Trading Education

Why Does Technical Analysis Work

Technical analysis tips

Technical analysis works for those who apply it correctly because of three primary factors: probability, testability, and diversity of opportunities.

First, understanding the effectiveness of technical analysis requires viewing the concept through a lense of probability, rather than a lense of winning and losing. That is, a successful technician doesn’t have to be right all the time, he/she only has to be right frequently enough to generate a profit above his/her respective benchmark. In some cases, this may mean only being correct 51% of the time. Because markets are not completely random (far from it), patterns are guaranteed to emerge and probability can turn those patterns into profits. This is the most basic foundation for all technical analysis. 

Testability

Next, testability is vital to successful technical analysis, and any trading strategy which does not utilize the power of backtesting is extremely likely to fail (hint: most retail traders don’t use backtesting tools). Although backtesting will not be 100% accurate, it lends itself to accomplishing the aforementioned objective of having an adequately high probability of success. 

Diversity of opportunities

Finally, the diversity of opportunities prevents technical analysis from becoming stale because there are always new securities, markets, and trends for traders to find. Consider all the stocks, bonds, ETF’s, currencies, and derivatives that are currently traded. Now consider all the possible hourly/daily/weekly trading patterns which can exist in those assets, the number is effectively infinite. 

Now, imagine a scenario where your strategies have an 80% success rate when backtested and your backtesting turns out to be 65% accurate. For simplicity, let’s also suppose that “correct” trades double your money and “incorrect” trades lose all of it. Additionally, let’s suppose that 35% of backtesting inaccuracies result in losing your entire investment as well. You can test this with a sample investment of $10,000:

  • 80% success rate means for every $1 invested you will make $1.60
    • Out of 100 cents, 80 cents is “correct” (doubles) and 20 cents is incorrect (goes to 0)
    • ($.80 * 2) + ($.2 * 0) = $1.60
  • Now, if your backtesting produces an 80% success rate 65% of the time and a 0% success rate 35% of the time, you can calculate your return:
    • 65% of $10,000 = $6,500, 
    • 35% of $10,000 = $3,500
      • (6,500 * $1.60) + ($3,500 * 0) = $10,400
  • You’ve now made $400 while being wrong a substantial proportion of the time!
    • Now imagine if you had done this with $100,000!

**Notably, real “incorrect” trades are unlikely to cause a complete loss of capital and real backtesting failures are also unlikely to do so. 

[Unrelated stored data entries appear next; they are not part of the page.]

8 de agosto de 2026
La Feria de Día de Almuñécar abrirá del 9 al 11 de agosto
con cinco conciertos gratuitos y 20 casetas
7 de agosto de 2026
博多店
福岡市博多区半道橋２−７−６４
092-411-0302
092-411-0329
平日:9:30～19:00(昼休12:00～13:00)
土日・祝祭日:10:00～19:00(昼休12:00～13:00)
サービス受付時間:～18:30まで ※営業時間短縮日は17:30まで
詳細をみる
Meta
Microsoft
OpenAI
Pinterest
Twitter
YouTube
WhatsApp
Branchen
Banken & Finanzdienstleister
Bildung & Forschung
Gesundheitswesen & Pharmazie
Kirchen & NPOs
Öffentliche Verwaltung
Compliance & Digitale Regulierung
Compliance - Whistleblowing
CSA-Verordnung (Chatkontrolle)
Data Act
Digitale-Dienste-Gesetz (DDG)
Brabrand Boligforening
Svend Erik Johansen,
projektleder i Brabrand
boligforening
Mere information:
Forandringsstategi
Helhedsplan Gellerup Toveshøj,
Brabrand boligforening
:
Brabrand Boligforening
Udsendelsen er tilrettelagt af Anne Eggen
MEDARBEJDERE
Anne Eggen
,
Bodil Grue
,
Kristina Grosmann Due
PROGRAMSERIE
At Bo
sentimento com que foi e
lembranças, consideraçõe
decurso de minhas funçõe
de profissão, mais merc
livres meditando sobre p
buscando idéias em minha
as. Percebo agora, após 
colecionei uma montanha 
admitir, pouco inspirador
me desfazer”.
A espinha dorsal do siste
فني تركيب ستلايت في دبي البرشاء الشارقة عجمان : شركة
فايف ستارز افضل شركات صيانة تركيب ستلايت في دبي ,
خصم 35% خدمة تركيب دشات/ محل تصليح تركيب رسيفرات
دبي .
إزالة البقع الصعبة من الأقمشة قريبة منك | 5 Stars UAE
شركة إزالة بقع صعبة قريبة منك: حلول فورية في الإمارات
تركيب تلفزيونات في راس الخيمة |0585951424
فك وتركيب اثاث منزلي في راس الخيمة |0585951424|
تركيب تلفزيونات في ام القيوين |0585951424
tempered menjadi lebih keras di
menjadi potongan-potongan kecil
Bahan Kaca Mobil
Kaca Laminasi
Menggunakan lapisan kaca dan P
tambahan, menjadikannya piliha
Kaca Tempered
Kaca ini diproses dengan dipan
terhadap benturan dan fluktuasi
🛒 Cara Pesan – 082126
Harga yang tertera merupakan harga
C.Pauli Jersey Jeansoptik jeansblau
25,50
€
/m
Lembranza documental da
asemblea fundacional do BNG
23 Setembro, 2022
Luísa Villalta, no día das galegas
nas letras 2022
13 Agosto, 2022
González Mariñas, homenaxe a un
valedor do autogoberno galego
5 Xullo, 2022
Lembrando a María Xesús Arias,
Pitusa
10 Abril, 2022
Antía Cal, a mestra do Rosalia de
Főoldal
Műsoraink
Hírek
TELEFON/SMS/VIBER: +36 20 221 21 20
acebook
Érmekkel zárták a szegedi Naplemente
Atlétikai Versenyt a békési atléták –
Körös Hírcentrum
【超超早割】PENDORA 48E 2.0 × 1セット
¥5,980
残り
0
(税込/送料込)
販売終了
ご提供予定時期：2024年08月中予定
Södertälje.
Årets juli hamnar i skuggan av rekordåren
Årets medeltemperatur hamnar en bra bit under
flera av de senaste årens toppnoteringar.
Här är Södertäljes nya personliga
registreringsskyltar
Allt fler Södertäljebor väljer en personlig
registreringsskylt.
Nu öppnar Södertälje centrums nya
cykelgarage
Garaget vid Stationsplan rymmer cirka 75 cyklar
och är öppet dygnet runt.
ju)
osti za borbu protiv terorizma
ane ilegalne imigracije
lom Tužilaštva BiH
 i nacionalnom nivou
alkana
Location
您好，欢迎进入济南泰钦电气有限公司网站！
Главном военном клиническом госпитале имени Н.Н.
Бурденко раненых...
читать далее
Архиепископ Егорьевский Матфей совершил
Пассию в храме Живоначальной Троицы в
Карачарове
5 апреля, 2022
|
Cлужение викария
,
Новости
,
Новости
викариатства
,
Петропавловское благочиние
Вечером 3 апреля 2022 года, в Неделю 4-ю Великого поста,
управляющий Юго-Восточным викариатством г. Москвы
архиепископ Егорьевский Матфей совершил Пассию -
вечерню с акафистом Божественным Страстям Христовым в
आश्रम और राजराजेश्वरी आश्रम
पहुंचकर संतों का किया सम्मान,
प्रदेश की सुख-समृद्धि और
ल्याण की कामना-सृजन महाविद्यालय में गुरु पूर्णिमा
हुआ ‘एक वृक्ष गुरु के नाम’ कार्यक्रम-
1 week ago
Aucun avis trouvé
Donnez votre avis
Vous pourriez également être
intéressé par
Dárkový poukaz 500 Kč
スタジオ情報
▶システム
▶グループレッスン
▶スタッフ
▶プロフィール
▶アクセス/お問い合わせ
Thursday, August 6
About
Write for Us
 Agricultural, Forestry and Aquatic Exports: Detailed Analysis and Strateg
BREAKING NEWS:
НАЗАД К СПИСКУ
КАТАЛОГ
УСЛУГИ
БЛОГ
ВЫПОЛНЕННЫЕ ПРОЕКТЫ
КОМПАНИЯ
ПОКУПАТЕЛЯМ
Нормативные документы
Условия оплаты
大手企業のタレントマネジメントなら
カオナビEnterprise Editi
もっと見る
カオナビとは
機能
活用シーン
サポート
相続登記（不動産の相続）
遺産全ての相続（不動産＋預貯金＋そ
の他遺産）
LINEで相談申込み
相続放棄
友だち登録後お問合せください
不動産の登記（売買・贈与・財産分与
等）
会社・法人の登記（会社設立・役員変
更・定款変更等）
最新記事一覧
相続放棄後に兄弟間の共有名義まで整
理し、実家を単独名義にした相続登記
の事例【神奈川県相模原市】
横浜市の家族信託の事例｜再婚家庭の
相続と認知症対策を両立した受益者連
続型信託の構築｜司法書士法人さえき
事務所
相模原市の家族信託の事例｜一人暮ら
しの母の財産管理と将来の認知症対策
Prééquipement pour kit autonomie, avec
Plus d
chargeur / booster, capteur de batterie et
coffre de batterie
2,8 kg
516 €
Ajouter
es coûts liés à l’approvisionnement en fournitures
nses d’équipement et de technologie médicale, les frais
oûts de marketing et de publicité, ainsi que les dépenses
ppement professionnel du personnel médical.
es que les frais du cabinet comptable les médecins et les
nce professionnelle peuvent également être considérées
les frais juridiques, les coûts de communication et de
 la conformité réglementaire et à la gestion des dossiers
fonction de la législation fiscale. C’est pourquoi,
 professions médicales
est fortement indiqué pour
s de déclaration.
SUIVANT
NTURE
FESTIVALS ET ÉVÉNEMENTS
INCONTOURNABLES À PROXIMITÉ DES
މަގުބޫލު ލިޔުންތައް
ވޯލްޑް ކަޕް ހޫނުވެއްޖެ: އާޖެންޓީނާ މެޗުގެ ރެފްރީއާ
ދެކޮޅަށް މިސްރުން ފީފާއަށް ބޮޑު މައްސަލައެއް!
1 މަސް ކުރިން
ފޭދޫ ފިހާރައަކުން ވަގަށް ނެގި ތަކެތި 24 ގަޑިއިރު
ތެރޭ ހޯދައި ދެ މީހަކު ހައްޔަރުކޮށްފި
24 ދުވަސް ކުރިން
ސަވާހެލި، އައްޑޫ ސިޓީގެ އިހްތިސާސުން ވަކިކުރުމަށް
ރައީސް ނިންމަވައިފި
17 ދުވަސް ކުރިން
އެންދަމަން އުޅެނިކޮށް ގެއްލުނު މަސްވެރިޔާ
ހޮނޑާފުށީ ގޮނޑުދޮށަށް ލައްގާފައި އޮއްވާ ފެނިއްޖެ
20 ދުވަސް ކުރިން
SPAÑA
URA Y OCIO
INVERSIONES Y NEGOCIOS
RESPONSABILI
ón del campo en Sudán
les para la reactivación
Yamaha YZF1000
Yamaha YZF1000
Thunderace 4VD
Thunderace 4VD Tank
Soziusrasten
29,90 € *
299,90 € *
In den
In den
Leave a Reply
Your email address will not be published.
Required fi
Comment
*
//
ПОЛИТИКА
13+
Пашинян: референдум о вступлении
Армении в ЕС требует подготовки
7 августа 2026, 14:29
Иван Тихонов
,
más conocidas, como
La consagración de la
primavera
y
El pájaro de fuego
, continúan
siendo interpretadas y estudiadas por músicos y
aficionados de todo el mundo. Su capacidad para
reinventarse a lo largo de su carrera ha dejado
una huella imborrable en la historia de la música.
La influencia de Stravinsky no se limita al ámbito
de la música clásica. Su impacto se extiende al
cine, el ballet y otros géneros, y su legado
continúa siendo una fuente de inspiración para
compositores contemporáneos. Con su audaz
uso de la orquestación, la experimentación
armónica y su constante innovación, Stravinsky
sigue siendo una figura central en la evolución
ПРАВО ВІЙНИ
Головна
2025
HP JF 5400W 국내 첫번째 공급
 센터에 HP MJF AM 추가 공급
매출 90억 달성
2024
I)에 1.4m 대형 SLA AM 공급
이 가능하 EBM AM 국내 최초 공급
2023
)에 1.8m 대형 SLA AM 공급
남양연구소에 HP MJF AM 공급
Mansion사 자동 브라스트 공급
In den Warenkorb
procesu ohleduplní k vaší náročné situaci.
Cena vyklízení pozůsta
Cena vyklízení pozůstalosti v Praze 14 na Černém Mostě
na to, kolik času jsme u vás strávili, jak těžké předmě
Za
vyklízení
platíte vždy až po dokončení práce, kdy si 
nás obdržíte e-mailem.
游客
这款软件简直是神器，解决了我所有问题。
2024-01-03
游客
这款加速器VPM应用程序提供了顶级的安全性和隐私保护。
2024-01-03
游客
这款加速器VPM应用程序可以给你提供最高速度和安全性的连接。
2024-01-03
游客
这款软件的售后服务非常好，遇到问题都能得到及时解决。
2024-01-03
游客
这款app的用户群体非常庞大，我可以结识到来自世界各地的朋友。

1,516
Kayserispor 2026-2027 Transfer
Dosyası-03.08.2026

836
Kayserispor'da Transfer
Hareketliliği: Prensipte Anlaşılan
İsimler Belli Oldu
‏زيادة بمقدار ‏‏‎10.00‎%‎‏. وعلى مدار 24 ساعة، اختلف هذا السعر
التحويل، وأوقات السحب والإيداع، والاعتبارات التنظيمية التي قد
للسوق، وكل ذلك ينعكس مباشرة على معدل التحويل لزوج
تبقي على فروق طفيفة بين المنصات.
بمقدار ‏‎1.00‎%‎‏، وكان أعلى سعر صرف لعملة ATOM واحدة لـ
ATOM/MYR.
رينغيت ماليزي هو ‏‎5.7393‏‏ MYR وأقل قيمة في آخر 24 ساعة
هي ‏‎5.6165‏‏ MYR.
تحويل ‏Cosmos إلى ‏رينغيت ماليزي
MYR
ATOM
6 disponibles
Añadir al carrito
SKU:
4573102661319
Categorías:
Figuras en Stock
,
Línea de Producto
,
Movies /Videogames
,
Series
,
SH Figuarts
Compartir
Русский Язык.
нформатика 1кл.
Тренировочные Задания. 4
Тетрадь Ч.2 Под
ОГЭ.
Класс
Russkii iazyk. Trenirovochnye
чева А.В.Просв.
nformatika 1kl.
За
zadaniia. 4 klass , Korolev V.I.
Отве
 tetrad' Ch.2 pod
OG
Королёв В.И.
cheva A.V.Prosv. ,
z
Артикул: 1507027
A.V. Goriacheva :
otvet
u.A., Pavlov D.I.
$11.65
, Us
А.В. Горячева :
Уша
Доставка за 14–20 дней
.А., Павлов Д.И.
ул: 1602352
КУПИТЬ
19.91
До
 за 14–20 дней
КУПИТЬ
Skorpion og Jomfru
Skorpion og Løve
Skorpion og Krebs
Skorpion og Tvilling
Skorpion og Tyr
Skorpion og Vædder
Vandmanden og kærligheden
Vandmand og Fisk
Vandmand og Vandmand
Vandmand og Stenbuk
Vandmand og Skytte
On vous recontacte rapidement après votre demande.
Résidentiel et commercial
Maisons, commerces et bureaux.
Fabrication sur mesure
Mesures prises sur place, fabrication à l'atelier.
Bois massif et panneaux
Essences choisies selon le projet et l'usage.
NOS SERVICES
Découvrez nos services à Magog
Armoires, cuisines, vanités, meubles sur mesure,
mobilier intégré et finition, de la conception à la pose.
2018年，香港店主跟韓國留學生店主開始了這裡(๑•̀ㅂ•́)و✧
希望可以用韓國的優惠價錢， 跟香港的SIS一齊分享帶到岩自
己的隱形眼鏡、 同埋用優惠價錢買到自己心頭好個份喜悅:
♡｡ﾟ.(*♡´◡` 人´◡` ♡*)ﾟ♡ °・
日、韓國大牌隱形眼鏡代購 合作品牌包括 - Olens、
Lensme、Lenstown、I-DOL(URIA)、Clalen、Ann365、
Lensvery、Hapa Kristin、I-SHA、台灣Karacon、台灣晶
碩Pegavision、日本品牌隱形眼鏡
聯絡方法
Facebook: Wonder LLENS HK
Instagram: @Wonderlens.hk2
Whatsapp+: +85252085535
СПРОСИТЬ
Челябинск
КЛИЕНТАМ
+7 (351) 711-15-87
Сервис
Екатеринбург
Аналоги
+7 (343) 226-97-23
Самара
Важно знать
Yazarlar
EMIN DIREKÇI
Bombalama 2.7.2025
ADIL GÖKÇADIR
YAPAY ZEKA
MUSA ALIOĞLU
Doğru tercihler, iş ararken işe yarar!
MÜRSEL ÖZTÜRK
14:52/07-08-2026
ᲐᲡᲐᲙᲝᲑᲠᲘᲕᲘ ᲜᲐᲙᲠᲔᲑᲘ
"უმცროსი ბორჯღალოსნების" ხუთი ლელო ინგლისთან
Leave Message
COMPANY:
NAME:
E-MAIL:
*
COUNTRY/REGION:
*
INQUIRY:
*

Apply the knowledge correctly

Once again, technical analysis works only if you can apply this knowledge correctly; many traders lack the emotional stability, discipline, and tools required to do so. Emotional stability involves staying calm amidst the rapid changes occurring in front of you and not losing your cool when you take a loss (remember it’s about probability not guarantees). Discipline requires you to research and analyze your strategy carefully, not jumping in until your plan is set. Being disciplined also requires you to recognize when a strategy isn’t working instead of throwing good money after bad. Finally, the right tools (software) is necessary to consistently execute any set of trading strategies. This doesn’t mean multi-million dollar trading floors (unless you are managing billions of dollars), however, it does mean having software that allows backtesting, responds quickly, and is visually understandable. 

These are the external and internal components that make technical analysis work.